When Writing is Tough, Remember Norm
Vicki Hinze © 2004
During the years I've worked on
the Aids4Writers program, I've often received questions or soul-baring notes from writers
who are having a tough time writing and want help to overcome it, or who
just needed someone who "gets it" to listen to the tough times they're having
writing.
The reasons are as varied as we are
individual, and I hope by sharing this post, when you have trouble writing, you'll
find the subject of it the source of inspiration I've found.
There are times when every writer, regardless
of how much s/he loves writing, when it's work and the joy of being able to
write is buried under the burdens we're carrying. Pulling teeth would be easier
than crafting words and phrases and sentences that relay cohesive
thought.
Maybe we've overbooked our schedule, or
unexpected events have come up that have upset our applecarts. Life always
intrudes. You're sick, the kids or spouse is sick, someone you don't know is
sick, but you must fill in for them. The committee that was supposed to take 15
minutes of your time a week is taking 2 hours every single day. The group you
joined to interact with other writers needs volunteers, and if you belong,
you must volunteer for something. Your life is in turmoil due to work, family,
friends, circumstances out of your control.
Those are but a few of the countless things
that happen and impact your writing life. And all you can be sure of is
this: Things are going to continue to happen that make it easy not to write.
Sometimes sheer will isn't enough to work past
them. You need more. You need inspiration.
Inspiration can come in any form. For me, one
very strong source was in a man by the name of Norm.
Norm joined the Aids4Writers list shortly
after I started it, which was years ago. How many exactly, I've forgotten now and
it isn't germane, so I'm not going to stop and look it up. What is
important is that nearly from the beginning, Norm was a subscriber.
Norm emailed me often privately, asking
questions, sharing antidotes, and chatting about his love for writing. Through
the years, we shared life's up and downs and our work. What was going well, what
wasn't. Techniques, methods, ideas--all the things we writers love to
explore.
I admired Norm. Writing wasn't just hard for
him, it was a constant struggle, and yet his love for it shone in his
every word. His stories were earthy and real. His characters were people flawed to
the core and rich in life. Norm was wise and warm and wonderful. He had been married for most of his life, and
still called his beloved wife, Shirley, "My Bride."

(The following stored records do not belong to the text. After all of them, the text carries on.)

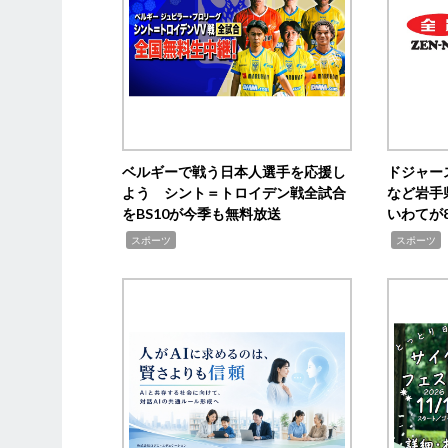
ベルギーで戦う日本人選手を応援し
ドジャー
よう シント＝トロイデン戦全試合
など岩手
をBS10が今季も無料放送
いわてが8
,
,
,
スポーツ
スポーツ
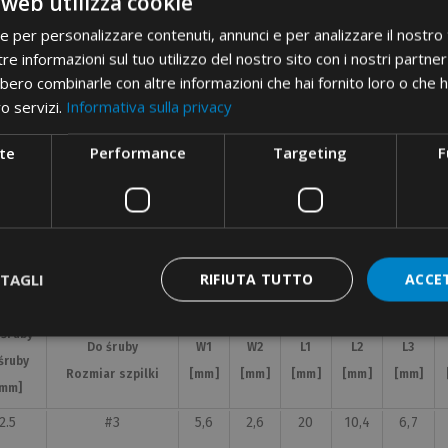
 web utilizza cookie
ie per personalizzare contenuti, annunci e per analizzare il nostro t
re informazioni sul tuo utilizzo del nostro sito con i nostri partner 
bero combinarle con altre informazioni che hai fornito loro o che 
ro servizi.
Informativa sulla privacy
te
Performance
Targeting
F
TAGLI
RIFIUTA TUTTO
ACCE
 śruby
 śruby
Do śruby
Do śruby
W1
W1
W2
W2
L1
L1
L2
L2
L3
L3
śruby
śruby
Rozmiar szpilki
Rozmiar szpilki
[mm]
[mm]
[mm]
[mm]
[mm]
[mm]
[mm]
[mm]
[mm]
[mm]
[mm]
[mm]
2.5
#3
5,6
2,6
20
10,4
6,7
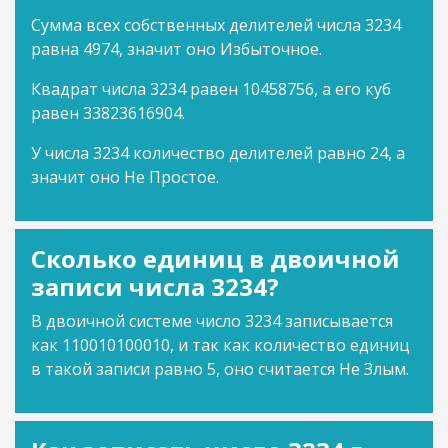
Сумма всех собственных делителей числа 3234
равна 4974, значит оно Избыточное.
Квадрат числа 3234 равен 10458756, а его куб
равен 33823616904.
У числа 3234 количество делителей равно 24, а
значит оно Не Простое.
Сколько единиц в двоичной
записи числа 3234?
В двоичной системе число 3234 записывается
как 110010100010, и так как количество единиц
в такой записи равно 5, оно считается Не Злым.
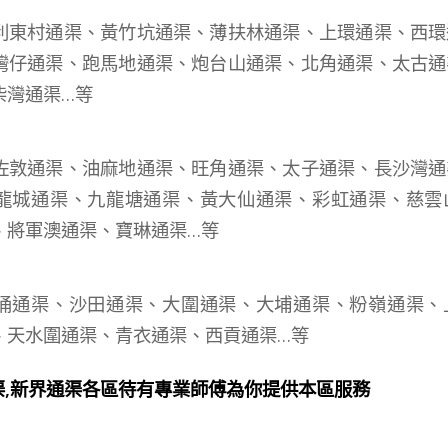
利東村通渠、黃竹坑通渠、薄扶林通渠、上環通渠、西環
灣仔通渠、跑馬地通渠、炮台山通渠、北角通渠、太古通
柴灣通渠…等
：
佐敦通渠、油麻地通渠、旺角通渠、太子通渠、長沙灣通
龍城通渠、九龍塘通渠、黃大仙通渠、彩虹通渠、慈雲
、將軍澳通渠、寶琳通渠…等
：
涌通渠、沙田通渠、大圍通渠、大埔通渠、粉嶺通渠、
、天水圍通渠、青衣通渠、西貢通渠…等
渠,新界通渠各區待有專業師傅為你提供本區服務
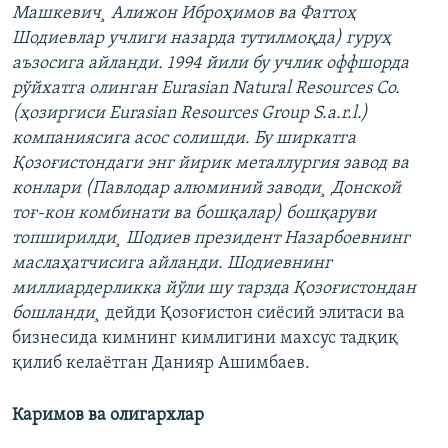
Машкевич¸ Алижон Иброҳимов ва Фаттоҳ
Шодиевлар учлиги назарда тутилмоқда) гуруҳ
аъзосига айланди. 1994 йили бу учлик оффшорда
рўйхатга олинган Eurasian Natural Resources Co.
(ҳозиргиси Eurasian Resources Group S.a.r.l.)
компаниясига асос солишди. Бу ширкатга
Қозоғистондаги энг йирик металлургия завод ва
конлари (Павлодар алюминий заводи¸ Донской
тоғ-кон комбинати ва бошқалар) бошқаруви
топширилди¸ Шодиев президент Назарбоевнинг
маслаҳатчисига айланди. Шодиевнинг
миллиардерликка йўли шу тарзда Қозоғистондан
бошланди¸
дейди Қозоғистон сиëсий элитаси ва
бизнесида кимнинг кимлигини махсус тадқиқ
қилиб келаëтган Данияр Ашимбаев.
Каримов ва олигархлар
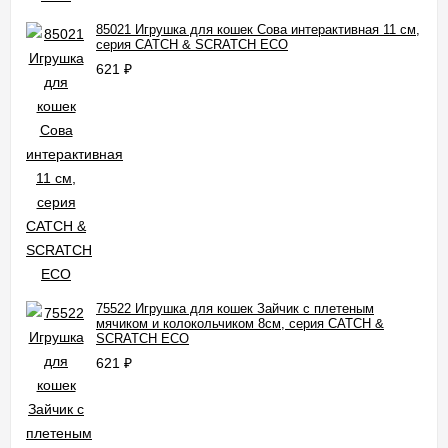
85021 Игрушка для кошек Сова интерактивная 11 см,
серия CATCH & SCRATCH ECO
621
₽
75522 Игрушка для кошек Зайчик с плетеным
мячиком и колокольчиком 8см, серия CATCH &
SCRATCH ECO
621
₽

He had goats on his farm. And when one was
born and its mother died in childbirth, he brought the baby into his home
and tucked it under his electric blanket in his bed, to keep it warm. He and
his Bride nursed it and the baby goat lived.
Norm respected life.
His life hadn't been easy. He had a 2nd grade
education, which made for challenges in his becoming a writer. But he
taught himself and he learned from others. He also had a medical challenge that
made reading an exercise in patience. It would take Norm about a year to
read a book because of this medical challenge--but read he did.
Norm had to work at becoming a writer--harder
than most of have to work at it. He wrote beautiful stories. He
started a writer's group, where they helped each other. He offered
his wisdom and insight to other writers in a critique group.
He won the Author's Friend Award, and accepted
it with humility and grace. He continued to write through worsening
medical conditions. He continued to help other writers through many
challenges.
Norm died a week ago Friday.
I'm richer for having had the privilege of
knowing him.
I'm richer for having had the privilege of
reading some of his stories.
Writers are richer for having had the benefit
of his warm wit and gentle wisdom.
Norm's stories were never published, yet they
will be remembered. And when writing times are tough, I'll do what I've
done for all the years he has been with me at Aids4Writers:
I'll remember Norm's special hardships and his
extra burdens and how he persisted in writing in spite of those things
with such dignity and grace.
I'll remember a man, a friend, who struggled
longer and harder and received far fewer rewards, but wrote for the love and
joy of it--even when it was hard work. It was ALWAYS hard work.
I'll remember Norm, a treasured source of
inspiration, and I'll write.
Blessings,
Vicki
NOTE: For those so inclined, please join me in
keeping Norm and his Bride, Shirley, in your prayers. Thank you!